Graeme MacLeod, Partner and litigation specialist at CMS

There is now growing speculation that the Scottish Civil Justice Council (SCJC) will also adopt ‘opt-out’ mechanisms, which automatically include any individual potentially connected with a claim in a class action unless they choose to be excluded. Compared with ‘opt-in’ measures, allowing an ‘opt-out’ approach to proceedings can radically increase the exposure for any company or organisation facing a lawsuit.

The Merricks v Mastercard claim, being pursued in the UK Competition Appeal Tribunal using an opt-out mechanism, is seeking £14bn of damages on behalf of 46.2 million individuals.

In the current ‘opt-in’ lawsuit over emissions tests being pursued in Scottish courts against Volkswagen, it’s been reported that the car manufacturer is facing around £20m in claims from 5,000 individuals. It is thought this potential liability would rise to around £400m, involving an estimated 100,000 individuals, if the case were operating with an ‘opt-out’ mechanism and starting with 100% participation.

The potentially punitive financial impact associated with these measures has now led to a group of business and legal bodies representing interests in Scotland, Europe and the US to urge caution in moving towards the introduction of ‘opt-out’ class actions in Scottish courts.

Last week, four organisations – the Scottish Chambers of Commerce, European Justice Forum, BritishAmerican Business and the US Chamber Institute of Legal Reform – sent a joint letter to the SCJC and Scottish Government raising their concerns over ‘opt-out’ legislation and called for further consultation on the matter.

The four signatories are calling for a cautious approach to avoid the introduction of new rules that could create a ‘litigation culture’ in Scotland that could damage the economy and enrich litigation funders and law firms at the expense of businesses and other organisations.

They have warned that ill-considered ‘opt-out’ class action legislation could dramatically increase the volume of litigation and affect the distribution of damages.

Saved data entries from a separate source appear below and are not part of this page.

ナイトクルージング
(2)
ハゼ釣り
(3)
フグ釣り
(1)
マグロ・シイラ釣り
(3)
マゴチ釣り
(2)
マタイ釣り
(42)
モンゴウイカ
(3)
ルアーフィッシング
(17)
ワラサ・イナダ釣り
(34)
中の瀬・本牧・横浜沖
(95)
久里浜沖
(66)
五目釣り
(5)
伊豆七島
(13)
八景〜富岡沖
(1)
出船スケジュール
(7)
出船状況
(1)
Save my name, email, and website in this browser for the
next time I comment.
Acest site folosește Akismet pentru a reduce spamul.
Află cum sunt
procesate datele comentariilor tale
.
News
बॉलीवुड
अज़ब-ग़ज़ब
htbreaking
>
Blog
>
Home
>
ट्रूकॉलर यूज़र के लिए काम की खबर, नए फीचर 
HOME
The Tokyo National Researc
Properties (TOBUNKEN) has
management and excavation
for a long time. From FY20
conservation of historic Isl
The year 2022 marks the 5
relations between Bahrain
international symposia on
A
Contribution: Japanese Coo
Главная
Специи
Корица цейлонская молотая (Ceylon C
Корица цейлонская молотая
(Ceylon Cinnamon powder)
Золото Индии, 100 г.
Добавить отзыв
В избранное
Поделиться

To illustrate that specific point they cited a recent study from the US Federal Trade Commission which reported that just nine per cent of recoveries from these type of lawsuits go into the pockets of consumers.

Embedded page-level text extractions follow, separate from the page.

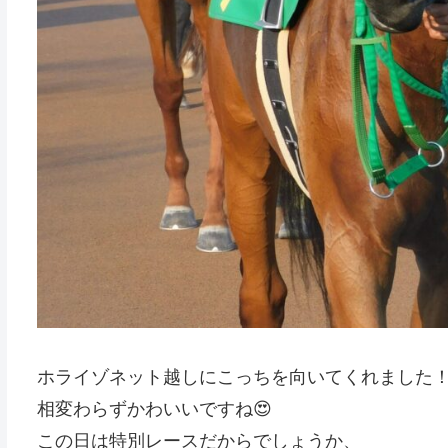
ホライゾネット越しにこっちを向いてくれました
相変わらずかわいいですね😍
この日は特別レースだからでしょうか、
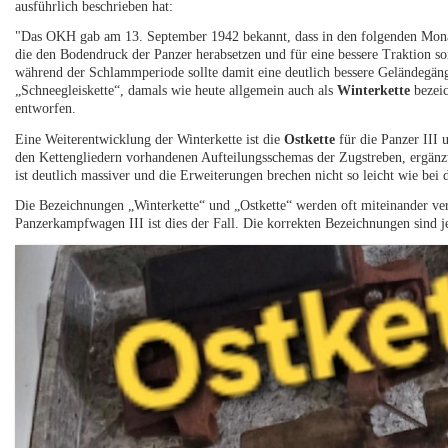
ausführlich beschrieben hat:
"Das OKH gab am 13. September 1942 bekannt, dass in den folgenden Monate
die den Bodendruck der Panzer herabsetzen und für eine bessere Traktion so
während der Schlammperiode sollte damit eine deutlich bessere Geländegäng
„Schneegleiskette“, damals wie heute allgemein auch als
Winterkette
bezeic
entworfen.
Eine Weiterentwicklung der Winterkette ist die
Ostkette
für die Panzer III 
den Kettengliedern vorhandenen Aufteilungsschemas der Zugstreben, ergänzt
ist deutlich massiver und die Erweiterungen brechen nicht so leicht wie bei 
Die Bezeichnungen „Winterkette“ und „Ostkette“ werden oft miteinander ver
Panzerkampfwagen III ist dies der Fall. Die korrekten Bezeichnungen sind j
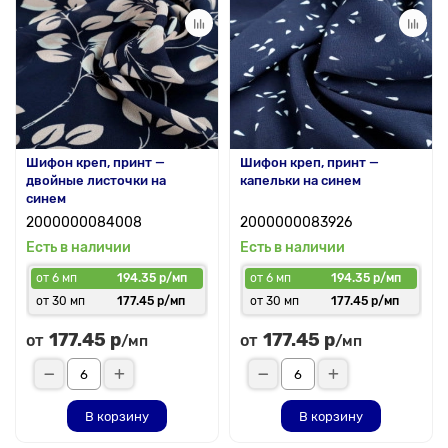
Шифон креп, принт —
Шифон креп, принт —
двойные листочки на
капельки на синем
синем
2000000084008
2000000083926
Есть в наличии
Есть в наличии
от 6 мп
194.35 р/мп
от 6 мп
194.35 р/мп
от 30 мп
177.45 р/мп
от 30 мп
177.45 р/мп
177.45 р
177.45 р
от
от
/мп
/мп
В корзину
В корзину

While it’s essential that Scottish courts continue to provide an effective avenue for safeguarding consumer rights, it’s also important to retain a strong sense of proportion. Echoing the sentiments of these four groups petitioning the SCJC on this matter, it’s vital that any moves to introduce an ‘opt-out’ class action mechanism are accompanied by supporting legislation that is properly balanced and would not encourage unmeritorious claims.

As their prominence continues to grow in other neighbouring jurisdictions, the rise of ‘opt-out’ class action lawsuits needs to be closely monitored. If these are approved for use within Scottish courts, beyond the competition law sphere, it will considerably amplify the potential exposure to businesses and other organisations which can arise from the likes of data breach, product liability, and employee claims.

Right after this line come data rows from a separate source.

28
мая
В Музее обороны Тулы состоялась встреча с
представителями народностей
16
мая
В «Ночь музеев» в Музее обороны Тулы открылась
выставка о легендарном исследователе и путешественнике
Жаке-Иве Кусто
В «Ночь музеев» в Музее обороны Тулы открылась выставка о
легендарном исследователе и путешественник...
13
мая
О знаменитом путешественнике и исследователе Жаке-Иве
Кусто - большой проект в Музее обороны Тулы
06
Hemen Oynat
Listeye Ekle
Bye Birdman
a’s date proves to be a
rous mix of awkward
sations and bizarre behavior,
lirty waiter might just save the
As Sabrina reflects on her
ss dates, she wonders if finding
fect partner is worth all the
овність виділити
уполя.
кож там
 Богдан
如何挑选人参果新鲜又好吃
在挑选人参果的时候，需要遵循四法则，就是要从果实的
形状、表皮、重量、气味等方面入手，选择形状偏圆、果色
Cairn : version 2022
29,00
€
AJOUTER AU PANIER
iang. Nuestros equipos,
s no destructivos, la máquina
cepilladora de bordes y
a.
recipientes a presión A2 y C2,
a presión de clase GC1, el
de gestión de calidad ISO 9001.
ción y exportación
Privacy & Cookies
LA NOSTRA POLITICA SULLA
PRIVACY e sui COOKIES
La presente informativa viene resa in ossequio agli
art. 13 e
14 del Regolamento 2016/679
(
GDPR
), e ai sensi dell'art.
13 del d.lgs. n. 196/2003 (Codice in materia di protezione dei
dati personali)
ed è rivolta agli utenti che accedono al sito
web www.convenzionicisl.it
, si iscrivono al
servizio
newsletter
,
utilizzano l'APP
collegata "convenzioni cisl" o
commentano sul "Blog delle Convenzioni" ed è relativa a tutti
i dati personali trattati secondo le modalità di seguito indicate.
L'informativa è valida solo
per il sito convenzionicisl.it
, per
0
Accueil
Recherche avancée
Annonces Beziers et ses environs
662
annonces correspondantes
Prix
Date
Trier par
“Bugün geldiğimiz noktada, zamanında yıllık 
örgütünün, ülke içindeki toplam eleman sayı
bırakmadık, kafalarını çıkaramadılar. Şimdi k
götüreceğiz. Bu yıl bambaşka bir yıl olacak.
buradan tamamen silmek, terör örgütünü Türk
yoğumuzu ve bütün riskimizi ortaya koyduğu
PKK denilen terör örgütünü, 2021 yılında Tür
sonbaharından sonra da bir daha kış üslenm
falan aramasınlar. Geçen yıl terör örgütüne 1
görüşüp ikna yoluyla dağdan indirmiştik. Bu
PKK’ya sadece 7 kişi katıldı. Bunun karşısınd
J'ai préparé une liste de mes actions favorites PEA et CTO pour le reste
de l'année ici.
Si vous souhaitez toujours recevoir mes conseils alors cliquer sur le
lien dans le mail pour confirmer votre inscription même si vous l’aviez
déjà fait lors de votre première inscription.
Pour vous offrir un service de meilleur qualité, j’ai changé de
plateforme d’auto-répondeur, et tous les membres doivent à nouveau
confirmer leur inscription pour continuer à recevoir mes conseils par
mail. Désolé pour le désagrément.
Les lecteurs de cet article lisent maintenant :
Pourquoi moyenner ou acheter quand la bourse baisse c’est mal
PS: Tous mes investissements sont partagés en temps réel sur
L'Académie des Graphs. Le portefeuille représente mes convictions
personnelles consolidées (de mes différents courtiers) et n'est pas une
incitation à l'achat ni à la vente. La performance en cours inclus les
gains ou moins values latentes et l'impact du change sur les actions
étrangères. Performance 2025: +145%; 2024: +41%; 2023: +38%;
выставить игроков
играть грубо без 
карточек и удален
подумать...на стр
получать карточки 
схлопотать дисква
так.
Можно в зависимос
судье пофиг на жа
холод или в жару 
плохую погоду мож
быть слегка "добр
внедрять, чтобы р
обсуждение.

While the SCJC ran a limited consultation prior to bringing the ‘opt-in’ mechanism into force last summer, introducing an ‘opt-out’ regime brings far greater complexity.

The passing of the 2018 Act makes it likely that we will see an ‘opt-out’ mechanism brought into force in Scotland at some point. Given the financial and economic implications of such a move, the call for a wider public consultation is a reasonable and very sensible course of action that should help strike the right balance going forward.